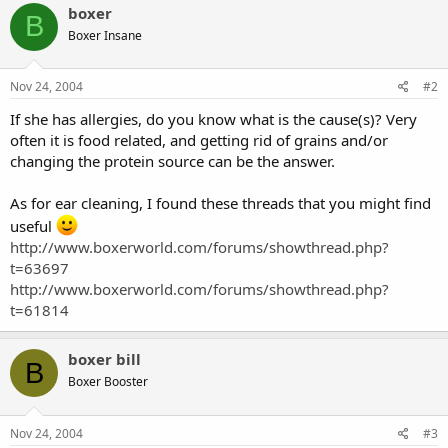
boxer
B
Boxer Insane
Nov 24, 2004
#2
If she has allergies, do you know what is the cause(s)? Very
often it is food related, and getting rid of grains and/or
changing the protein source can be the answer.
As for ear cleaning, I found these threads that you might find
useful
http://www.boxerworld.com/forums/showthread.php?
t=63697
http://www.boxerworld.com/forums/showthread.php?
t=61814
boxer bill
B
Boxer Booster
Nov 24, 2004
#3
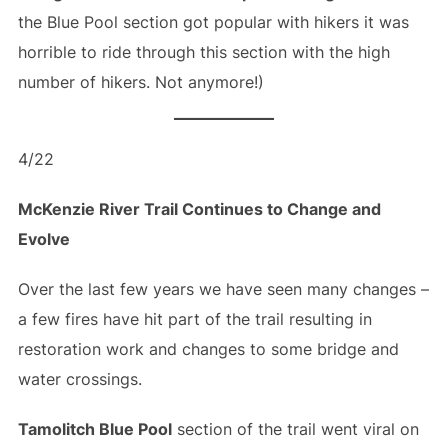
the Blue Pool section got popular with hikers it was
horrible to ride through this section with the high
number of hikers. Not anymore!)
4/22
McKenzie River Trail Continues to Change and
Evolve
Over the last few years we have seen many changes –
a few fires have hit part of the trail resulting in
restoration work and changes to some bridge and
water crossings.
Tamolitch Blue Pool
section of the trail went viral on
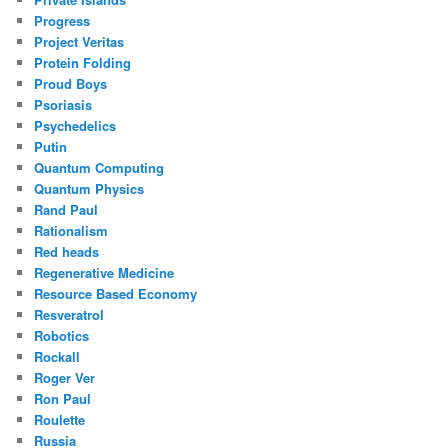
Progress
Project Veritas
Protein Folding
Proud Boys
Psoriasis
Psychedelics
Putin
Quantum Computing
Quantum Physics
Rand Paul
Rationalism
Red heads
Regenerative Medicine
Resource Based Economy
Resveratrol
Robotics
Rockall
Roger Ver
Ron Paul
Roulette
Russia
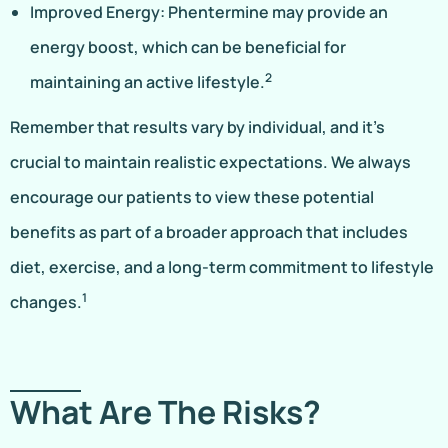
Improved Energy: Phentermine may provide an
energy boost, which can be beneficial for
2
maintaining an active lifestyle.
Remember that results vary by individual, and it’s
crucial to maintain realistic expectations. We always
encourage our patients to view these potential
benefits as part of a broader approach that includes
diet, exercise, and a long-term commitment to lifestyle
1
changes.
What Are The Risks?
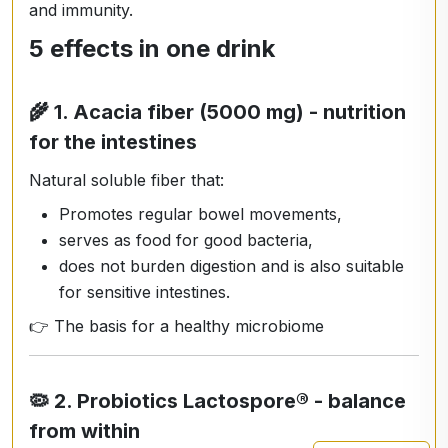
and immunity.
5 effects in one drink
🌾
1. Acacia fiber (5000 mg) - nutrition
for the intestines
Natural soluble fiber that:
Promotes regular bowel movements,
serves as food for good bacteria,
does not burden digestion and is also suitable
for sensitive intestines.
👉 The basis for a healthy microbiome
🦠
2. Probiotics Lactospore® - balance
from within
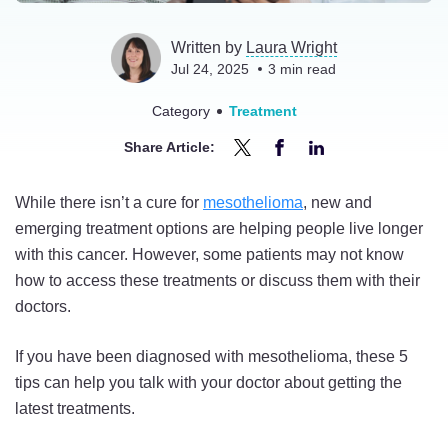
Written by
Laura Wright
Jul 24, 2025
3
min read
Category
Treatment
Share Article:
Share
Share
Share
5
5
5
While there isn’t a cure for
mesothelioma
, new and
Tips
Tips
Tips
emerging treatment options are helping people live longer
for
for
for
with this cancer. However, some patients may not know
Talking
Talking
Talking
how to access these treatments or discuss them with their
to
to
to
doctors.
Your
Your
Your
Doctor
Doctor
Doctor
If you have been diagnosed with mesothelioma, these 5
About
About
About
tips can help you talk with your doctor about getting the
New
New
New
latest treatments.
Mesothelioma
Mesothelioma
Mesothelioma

==

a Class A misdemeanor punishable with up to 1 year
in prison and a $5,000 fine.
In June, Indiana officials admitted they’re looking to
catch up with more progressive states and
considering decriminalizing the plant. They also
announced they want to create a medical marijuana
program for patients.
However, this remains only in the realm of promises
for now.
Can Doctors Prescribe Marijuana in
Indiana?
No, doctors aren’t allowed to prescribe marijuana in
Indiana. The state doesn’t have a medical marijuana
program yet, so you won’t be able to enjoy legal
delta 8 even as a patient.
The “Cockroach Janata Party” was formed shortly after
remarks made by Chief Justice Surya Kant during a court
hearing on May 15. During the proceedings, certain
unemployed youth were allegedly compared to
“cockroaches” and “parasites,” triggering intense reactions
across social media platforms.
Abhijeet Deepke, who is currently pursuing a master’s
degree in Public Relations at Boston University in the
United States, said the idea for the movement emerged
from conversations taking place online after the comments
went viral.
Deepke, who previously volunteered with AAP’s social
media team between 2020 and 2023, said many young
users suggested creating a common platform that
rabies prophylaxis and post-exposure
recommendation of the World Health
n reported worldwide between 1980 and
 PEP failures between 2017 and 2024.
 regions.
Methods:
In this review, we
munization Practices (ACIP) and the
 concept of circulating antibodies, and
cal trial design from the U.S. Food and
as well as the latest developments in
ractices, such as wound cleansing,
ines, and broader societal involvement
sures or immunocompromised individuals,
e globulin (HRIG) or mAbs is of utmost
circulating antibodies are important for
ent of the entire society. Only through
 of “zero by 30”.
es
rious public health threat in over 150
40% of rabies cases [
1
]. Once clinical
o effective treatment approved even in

INSTRUCTIONS TO FOLLOW>
Within the data above, the span starting at the line containing "the Blue Pool" and ending at the line containing "Tamolitch Blue Pool" is to be retyped exactly, with no other lines.

SOLUTION TO THIS TASK>
the Blue Pool section got popular with hikers it was
horrible to ride through this section with the high
number of hikers. Not anymore!)
4/22
McKenzie River Trail Continues to Change and
Evolve
Over the last few years we have seen many changes –
a few fires have hit part of the trail resulting in
restoration work and changes to some bridge and
water crossings.
Tamolitch Blue Pool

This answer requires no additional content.